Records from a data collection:

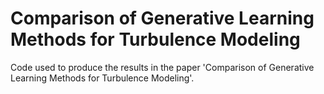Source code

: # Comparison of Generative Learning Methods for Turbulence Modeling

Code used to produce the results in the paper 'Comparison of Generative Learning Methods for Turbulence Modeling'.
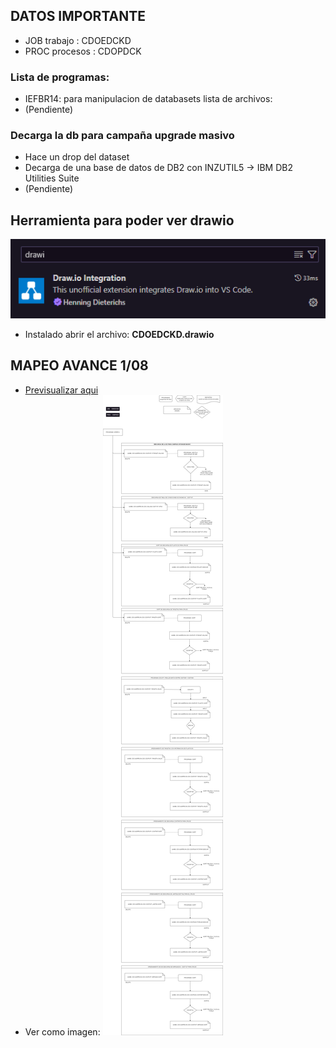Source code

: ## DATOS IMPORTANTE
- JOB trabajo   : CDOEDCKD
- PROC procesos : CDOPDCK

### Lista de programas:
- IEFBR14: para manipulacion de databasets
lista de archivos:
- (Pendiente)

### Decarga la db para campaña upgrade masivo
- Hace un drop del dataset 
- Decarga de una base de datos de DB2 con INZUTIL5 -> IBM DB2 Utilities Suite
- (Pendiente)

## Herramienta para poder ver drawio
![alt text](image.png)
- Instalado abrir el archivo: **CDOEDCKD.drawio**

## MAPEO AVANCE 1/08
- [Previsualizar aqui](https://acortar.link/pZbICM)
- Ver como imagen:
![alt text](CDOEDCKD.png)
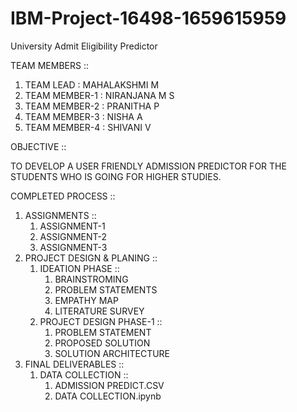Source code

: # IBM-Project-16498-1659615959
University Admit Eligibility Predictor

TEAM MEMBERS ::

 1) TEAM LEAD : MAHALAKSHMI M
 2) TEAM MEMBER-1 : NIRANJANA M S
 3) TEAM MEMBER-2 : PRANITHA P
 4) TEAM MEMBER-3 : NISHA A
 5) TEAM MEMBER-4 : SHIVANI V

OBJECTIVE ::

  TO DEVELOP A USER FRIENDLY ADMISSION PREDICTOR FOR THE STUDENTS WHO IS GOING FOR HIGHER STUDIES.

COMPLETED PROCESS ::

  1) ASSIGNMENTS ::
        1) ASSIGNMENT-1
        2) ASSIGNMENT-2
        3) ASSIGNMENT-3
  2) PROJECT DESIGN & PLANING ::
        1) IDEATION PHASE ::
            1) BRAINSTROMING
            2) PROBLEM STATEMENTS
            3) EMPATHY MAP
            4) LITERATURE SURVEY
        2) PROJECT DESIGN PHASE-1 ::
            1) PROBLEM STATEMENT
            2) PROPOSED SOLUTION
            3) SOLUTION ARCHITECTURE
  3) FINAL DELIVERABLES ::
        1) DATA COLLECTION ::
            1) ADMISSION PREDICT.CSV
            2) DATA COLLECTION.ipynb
...
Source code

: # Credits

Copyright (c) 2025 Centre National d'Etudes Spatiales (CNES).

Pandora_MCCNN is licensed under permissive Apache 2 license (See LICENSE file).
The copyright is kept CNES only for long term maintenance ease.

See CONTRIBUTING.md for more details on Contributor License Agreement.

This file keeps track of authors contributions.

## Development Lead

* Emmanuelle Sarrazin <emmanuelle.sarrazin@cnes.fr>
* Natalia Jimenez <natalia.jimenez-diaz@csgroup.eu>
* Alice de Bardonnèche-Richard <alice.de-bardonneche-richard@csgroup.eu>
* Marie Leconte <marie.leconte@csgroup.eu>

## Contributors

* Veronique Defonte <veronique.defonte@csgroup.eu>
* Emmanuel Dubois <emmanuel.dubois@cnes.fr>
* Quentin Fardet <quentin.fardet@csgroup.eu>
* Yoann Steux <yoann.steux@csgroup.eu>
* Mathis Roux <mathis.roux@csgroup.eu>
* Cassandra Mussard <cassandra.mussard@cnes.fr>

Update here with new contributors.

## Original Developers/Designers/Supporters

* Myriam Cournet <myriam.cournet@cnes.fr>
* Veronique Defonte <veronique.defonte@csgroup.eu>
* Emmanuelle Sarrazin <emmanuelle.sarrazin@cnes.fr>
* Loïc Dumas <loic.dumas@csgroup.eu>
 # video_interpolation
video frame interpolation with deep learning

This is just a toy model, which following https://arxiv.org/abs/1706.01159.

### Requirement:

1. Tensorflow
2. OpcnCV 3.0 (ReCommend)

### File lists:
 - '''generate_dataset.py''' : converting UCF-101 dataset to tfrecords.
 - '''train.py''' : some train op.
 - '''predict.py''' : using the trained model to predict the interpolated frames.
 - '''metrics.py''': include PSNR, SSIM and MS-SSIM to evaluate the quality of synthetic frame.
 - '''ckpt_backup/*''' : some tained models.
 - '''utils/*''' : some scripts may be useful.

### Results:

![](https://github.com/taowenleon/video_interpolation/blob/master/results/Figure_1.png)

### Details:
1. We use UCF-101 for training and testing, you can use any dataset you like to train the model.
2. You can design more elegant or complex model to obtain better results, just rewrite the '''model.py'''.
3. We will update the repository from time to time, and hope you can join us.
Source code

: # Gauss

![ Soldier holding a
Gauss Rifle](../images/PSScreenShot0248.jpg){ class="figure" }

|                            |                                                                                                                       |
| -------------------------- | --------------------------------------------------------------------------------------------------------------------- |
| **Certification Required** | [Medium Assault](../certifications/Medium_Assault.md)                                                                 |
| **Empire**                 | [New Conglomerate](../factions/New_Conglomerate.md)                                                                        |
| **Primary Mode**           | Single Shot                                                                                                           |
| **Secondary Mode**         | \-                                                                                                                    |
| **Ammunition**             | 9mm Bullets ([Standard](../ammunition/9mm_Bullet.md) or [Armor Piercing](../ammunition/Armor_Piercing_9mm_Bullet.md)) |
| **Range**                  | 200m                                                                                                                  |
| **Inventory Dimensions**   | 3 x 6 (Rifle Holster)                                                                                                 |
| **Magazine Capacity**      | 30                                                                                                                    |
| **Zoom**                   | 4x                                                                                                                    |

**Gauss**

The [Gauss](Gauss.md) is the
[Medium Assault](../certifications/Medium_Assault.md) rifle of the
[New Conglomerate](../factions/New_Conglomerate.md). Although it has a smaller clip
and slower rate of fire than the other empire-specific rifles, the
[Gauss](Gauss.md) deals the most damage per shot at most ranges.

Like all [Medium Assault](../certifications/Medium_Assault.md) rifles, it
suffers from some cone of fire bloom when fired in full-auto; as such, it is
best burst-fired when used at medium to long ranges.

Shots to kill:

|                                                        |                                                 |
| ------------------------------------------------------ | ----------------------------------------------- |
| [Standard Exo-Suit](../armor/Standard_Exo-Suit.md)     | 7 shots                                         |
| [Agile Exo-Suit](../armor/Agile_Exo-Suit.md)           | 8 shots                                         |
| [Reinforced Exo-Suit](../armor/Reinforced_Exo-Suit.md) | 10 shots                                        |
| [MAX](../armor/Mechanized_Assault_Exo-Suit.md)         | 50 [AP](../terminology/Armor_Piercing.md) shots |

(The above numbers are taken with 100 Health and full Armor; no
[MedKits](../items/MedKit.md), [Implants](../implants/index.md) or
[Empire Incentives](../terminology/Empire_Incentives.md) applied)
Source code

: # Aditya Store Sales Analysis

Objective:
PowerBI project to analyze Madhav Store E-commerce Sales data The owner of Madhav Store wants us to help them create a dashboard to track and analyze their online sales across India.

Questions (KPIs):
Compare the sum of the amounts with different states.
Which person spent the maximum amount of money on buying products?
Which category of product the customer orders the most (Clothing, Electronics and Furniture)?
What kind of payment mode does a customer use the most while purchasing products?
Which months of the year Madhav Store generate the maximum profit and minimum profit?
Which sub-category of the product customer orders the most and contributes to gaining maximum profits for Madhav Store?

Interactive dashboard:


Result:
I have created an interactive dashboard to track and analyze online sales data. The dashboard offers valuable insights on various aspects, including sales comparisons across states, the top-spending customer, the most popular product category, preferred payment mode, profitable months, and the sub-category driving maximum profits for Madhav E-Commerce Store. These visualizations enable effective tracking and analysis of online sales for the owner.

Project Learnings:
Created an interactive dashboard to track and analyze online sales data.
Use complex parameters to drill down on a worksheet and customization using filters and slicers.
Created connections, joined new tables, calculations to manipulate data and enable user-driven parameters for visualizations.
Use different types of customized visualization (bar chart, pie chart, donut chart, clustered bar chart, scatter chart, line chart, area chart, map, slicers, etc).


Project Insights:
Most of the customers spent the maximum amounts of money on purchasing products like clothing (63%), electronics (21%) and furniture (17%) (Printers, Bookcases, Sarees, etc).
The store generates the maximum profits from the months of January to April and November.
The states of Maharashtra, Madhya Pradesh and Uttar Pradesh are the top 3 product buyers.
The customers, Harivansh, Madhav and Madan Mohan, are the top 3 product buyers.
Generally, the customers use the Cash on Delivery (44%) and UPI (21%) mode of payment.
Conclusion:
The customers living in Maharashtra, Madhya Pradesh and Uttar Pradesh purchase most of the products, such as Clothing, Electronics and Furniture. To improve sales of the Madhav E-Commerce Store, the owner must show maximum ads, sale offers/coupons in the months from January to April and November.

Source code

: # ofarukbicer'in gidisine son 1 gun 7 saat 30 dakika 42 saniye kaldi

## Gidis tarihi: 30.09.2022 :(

**Your assignment**
Above are the entries; copy out every line among them that contains the word "when".

**Your solution**
suffers from some cone of fire bloom when fired in full-auto; as such, it is
best burst-fired when used at medium to long ranges.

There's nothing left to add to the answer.